Just updated to STABLE-20050608, but I am still seeing "Jun  9 02:07:57 spool8 nnrpd[29749]: cache6.multikabel.net time 32740 idle 
12561(15) readart 101(14) nntpwrite 19867(59)" in my log. So the timers are not diabled are they?

--
[root at spool8 etc]# grep timer inn.conf
timer:                  0
[root at spool8 etc]#
--

That is what you meant to disable the timers right ?

bye,
Chris

PS: OS is Linux ia32, Fedora Core 3.

----- Original Message ----- 
From: "Russ Allbery" <rra at stanford.edu>
To: <inn-workers at isc.org>
Sent: Tuesday, June 07, 2005 8:52 PM
Subject: Re: Disabling (part of the) timers ?

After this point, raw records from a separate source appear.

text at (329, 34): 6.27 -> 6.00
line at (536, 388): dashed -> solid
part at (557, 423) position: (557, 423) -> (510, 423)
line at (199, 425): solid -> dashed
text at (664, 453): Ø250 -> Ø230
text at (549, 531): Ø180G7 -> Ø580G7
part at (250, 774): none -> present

(Please reply to the mailing list rather than to me individually.
Thanks!)

Christiaan den Besten <chris at prolocation.net> writes:

> The first time I 'notices' the 'timers' were using more CPU than
> estimated was when Heith patched (as a request) the ovdb_server with the
> same 'timers' to see where it was spending its time. The server could
> barely serve more than 350mbit of feed (towards clients). After removing
> the timers again, we had no problem reaching 450mbit. So I decided to
> remove the timer from nnrpd and decrease the client-timeout check a
> factor (i++; if i>100 (now = time (); check possible timeout value;
> i=0)) etc... This did seem to decrease the CPU load.

> But you think we should have less overhead from all these 'gettimeofday'
> syscalls. nnrpd does a gettimeofday after each read/write sequence by
> default ... With 1000+ nnrpd's running probably makes some sence ?

It really shouldn't make a difference.  If it is making a difference,
that's really a problem with your OS, I think, although some OSes
admittedly do have slow system calls.  Tons of stuff uses gettimeofday.

That being said, I did incorporate a patch into STABLE and CURRENT that
would let you turn off the timer for nnrpd as well in inn.conf.

> PS: Are the patches for CNFS_BLOCKSIZE integrated into 2.4-STABLE or
> 2.4-CURRENT ? (or both or none ?).

If you're talking about the patch that zero-fills writes to CNFS_BLOCKSIZE
boundaries, it's in both STABLE and CURRENT.